Vivendo la dolce vita

Apesar de ter encontrado tantas conexões familiares na Itália, confesso que conhecia muito pouco do país em minha primeira visita. Não sabia nada da língua, tinha apenas um ou outro ponto turístico em mente e alguns clichês registrados na memória. Um deles era a ideia de “la dolce vita”.

Eu sabia que, em resumo, a expressão se referia à beleza, ao prazer e à alegria de viver o simples da vida com pessoas que você ama. Mas, apesar da simplicidade ser o ponto central desse conceito, eu não tinha me dado conta de como poderia ser fácil ter essa sensação.

Lembro-me perfeitamente do primeiro final de tarde em Veneza com meu companheiro: nós dois sentados à beira de um canal, o sol prestes a se pôr, pequenas doses de Spritz, um amontoado de pessoas rindo, conversando, brincando e gesticulando, as gaivotas voando, e aquela paisagem em tons de coral, pontes e flores na beirada das janelas.

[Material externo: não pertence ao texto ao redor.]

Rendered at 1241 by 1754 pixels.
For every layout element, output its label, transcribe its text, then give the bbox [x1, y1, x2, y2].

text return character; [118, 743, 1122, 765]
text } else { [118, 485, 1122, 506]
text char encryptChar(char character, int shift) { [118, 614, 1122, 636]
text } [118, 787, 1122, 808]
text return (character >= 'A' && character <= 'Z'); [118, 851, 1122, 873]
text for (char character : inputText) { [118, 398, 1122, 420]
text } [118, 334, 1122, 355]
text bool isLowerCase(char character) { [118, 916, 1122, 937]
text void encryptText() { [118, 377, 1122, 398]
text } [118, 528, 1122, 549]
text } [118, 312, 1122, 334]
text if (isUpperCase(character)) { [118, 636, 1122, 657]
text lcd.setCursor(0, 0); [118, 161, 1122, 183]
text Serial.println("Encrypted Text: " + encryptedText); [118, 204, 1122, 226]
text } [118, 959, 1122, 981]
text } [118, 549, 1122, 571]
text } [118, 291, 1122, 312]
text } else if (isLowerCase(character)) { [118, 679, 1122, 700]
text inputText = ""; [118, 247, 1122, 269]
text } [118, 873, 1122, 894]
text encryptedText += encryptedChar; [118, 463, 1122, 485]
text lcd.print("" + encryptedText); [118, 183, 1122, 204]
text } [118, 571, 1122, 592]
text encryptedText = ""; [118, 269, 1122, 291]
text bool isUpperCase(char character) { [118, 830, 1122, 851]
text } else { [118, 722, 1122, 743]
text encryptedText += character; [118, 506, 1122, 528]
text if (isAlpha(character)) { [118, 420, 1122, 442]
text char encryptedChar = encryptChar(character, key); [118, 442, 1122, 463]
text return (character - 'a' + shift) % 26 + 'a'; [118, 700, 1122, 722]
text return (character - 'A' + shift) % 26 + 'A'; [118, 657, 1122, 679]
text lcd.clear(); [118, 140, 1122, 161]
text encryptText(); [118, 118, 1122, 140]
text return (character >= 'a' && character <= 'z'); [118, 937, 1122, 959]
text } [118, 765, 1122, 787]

De longe, aquele foi um dos momentos mais felizes da minha vida. Foi quando a ideia de “la dolce vita” fez todo o sentido para mim.

Por sorte, pude viver outros momentos de dolce vita pela Itália. Algumas vezes, sozinha, enquanto me perdia pelas ruas de Verona durante o inverno, ou visitava os De Chirico em Milão, após tomar um expresso em um bar.

Outras, acompanhada de meus pais, quando os levei para conhecer Veneza, e vi nos olhos deles a felicidade de encontrar os mesmos traços familiares na Itália que eu havia notado em minha primeira vez no país.

Religião, outro traço familiar na Itália

Outro traço familiar na Itália que encontrei foi, como não poderia ser diferente, a religião.

O catolicismo foi parte onipresente de minha criação, por isso, me divertia muito visitando igrejas na Itália: das catedrais mais importantes e imponentes das cidades às igrejas menores e mais simples.

Interior de igreja na Itália.
Independentemente das crenças, as construções religiosas na Itália são admiráveis. Foto: Bárbara Ábile.

Eu passava um tempo considerável dentro delas, olhando o detalhe de cada altar e mural, coletando santinhos com orações em italiano ou folhetos de missa.

Os museus italianos, nesse sentido, também foram marcantes, já que as pinturas religiosas estavam em praticamente todos eles. Guardei todas essas lembranças religiosas e as levei para minha vó, que as deixa exposta em sua casa.

Che confusione, sarà perche ti amo?

No dia em que Erik pegou seu tão sonhado passaporte italiano, alguns anos antes de nossa primeira ida à Veneza, ele sugeriu que eu iniciasse meu processo de reconhecimento de cidadania.

Na época, prestes a me mudar para morar na França e cansada de lidar com tanta burocracia, resolvi deixar esse plano de lado. As visitas à Itália, no entanto, reavivaram essa vontade com toda a força.

Com a ajuda dele e das histórias de minha avó, também filha de italianos, fiz a minha pesquisa genealógica e descobri antenatos meus em várias regiões da Itália. A maioria deles veio para o Brasil na onda de imigração entre 1887 e 1902, o que explica essa quantidade de pontos em comum que tenho com as tradições e cultura italiana.

Com isso, dei início ao longo processo de reconhecimento de minha cidadania italiana para bisnetos, ainda em curso. Enquanto aguardo minha vez de pegar o passaporto, sigo me emocionando ao lembrar dessas vivências, lendo autoras italianas, ouvindo músicas tradicionais e, claro, planejando a próxima visita ao país. Tudo isso, Itália, é perché ti amo!